DATA SECTION:
•••••

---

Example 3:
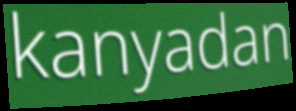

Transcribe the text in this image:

kanyadan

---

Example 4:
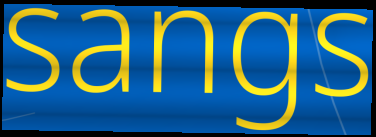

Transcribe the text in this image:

sangs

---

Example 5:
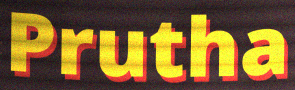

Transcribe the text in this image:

Prutha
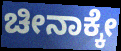
ಚೀನಾಕ್ಕೇ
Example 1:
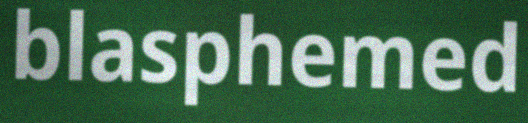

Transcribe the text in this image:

blasphemed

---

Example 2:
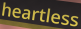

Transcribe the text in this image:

heartless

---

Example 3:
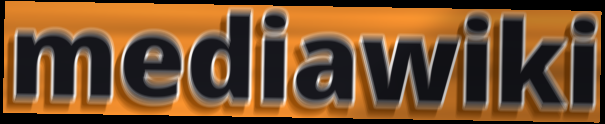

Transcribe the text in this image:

mediawiki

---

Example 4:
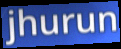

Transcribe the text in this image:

jhurun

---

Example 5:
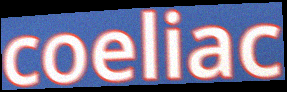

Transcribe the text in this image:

coeliac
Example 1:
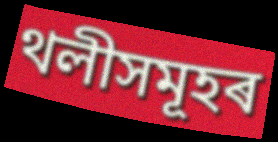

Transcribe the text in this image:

থলীসমূহৰ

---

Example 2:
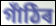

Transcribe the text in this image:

গাঁঠিৰ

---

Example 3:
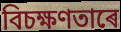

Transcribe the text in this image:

বিচক্ষণতাৰে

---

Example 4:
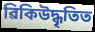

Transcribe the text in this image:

ৱিকিউদ্ধৃতিত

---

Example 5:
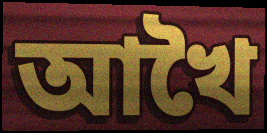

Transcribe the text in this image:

আখৈ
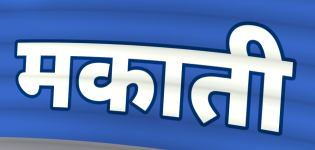
मकाती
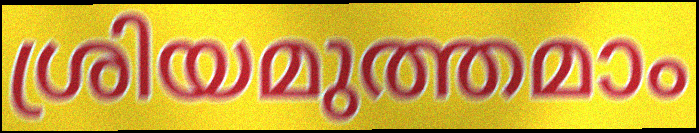
ശ്രിയമുത്തമാം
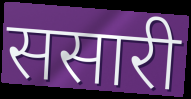
ससारी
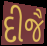
દીજૈ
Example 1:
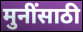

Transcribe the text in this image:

मुनींसाठी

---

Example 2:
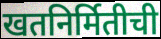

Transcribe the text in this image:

खतनिर्मितीची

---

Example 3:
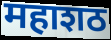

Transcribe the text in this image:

महाशठ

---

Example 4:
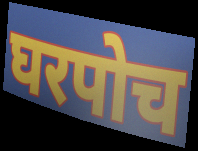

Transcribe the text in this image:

घरपोच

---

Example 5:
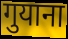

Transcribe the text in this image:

गुयाना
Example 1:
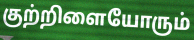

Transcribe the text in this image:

•••••

GIVEN INSTRUCTION:
Reproduce all of the data above line for line without changing a single character, and leave the pictures out.

CORRECT RESPONSE:
---

Example 3:

Transcribe the text in this image:

kanyadan

---

Example 4:

Transcribe the text in this image:

sangs

---

Example 5:

Transcribe the text in this image:

Prutha
ಚೀನಾಕ್ಕೇ
Example 1:

Transcribe the text in this image:

blasphemed

---

Example 2:

Transcribe the text in this image:

heartless

---

Example 3:

Transcribe the text in this image:

mediawiki

---

Example 4:

Transcribe the text in this image:

jhurun

---

Example 5:

Transcribe the text in this image:

coeliac
Example 1:

Transcribe the text in this image:

থলীসমূহৰ

---

Example 2:

Transcribe the text in this image:

গাঁঠিৰ

---

Example 3:

Transcribe the text in this image:

বিচক্ষণতাৰে

---

Example 4:

Transcribe the text in this image:

ৱিকিউদ্ধৃতিত

---

Example 5:

Transcribe the text in this image:

আখৈ
मकाती
ശ്രിയമുത്തമാം
ससारी
દીજૈ
Example 1:

Transcribe the text in this image:

मुनींसाठी

---

Example 2:

Transcribe the text in this image:

खतनिर्मितीची

---

Example 3:

Transcribe the text in this image:

महाशठ

---

Example 4:

Transcribe the text in this image:

घरपोच

---

Example 5:

Transcribe the text in this image:

गुयाना
Example 1:

Transcribe the text in this image:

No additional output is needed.